◆ EXERCISE ◆
What lines below contain the word "بالانس"? Please pull each one out.

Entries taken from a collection
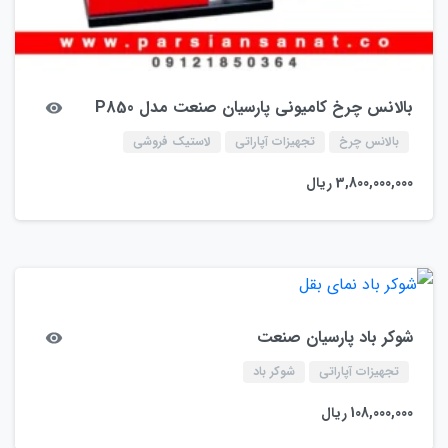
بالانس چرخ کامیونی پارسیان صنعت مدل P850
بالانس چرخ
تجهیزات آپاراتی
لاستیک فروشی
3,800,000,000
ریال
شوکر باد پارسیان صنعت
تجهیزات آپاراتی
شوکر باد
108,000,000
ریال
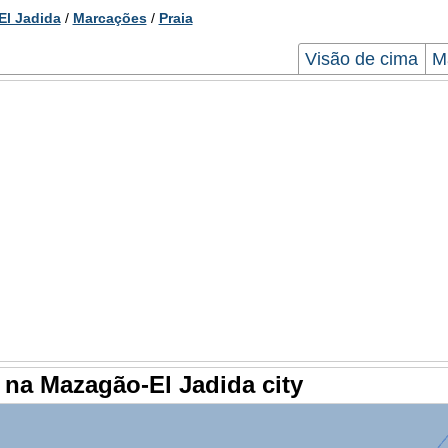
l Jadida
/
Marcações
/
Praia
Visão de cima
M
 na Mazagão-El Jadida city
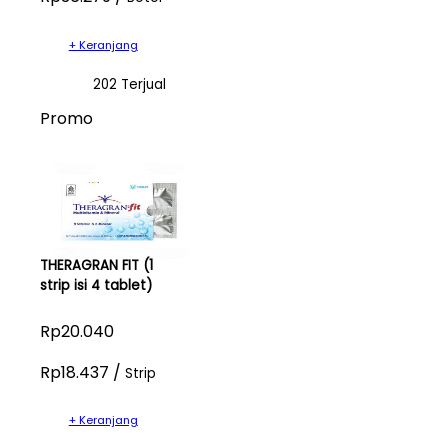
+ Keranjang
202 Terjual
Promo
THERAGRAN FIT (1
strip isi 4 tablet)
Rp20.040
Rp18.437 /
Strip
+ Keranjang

---

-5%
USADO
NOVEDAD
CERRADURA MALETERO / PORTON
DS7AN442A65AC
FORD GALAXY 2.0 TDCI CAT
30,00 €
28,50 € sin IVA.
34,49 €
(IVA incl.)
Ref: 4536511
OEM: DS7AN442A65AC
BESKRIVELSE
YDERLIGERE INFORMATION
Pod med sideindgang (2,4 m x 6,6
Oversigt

◆ ANSWER FOR THE TASK ◆
بالانس چرخ کامیونی پارسیان صنعت مدل P850
بالانس چرخ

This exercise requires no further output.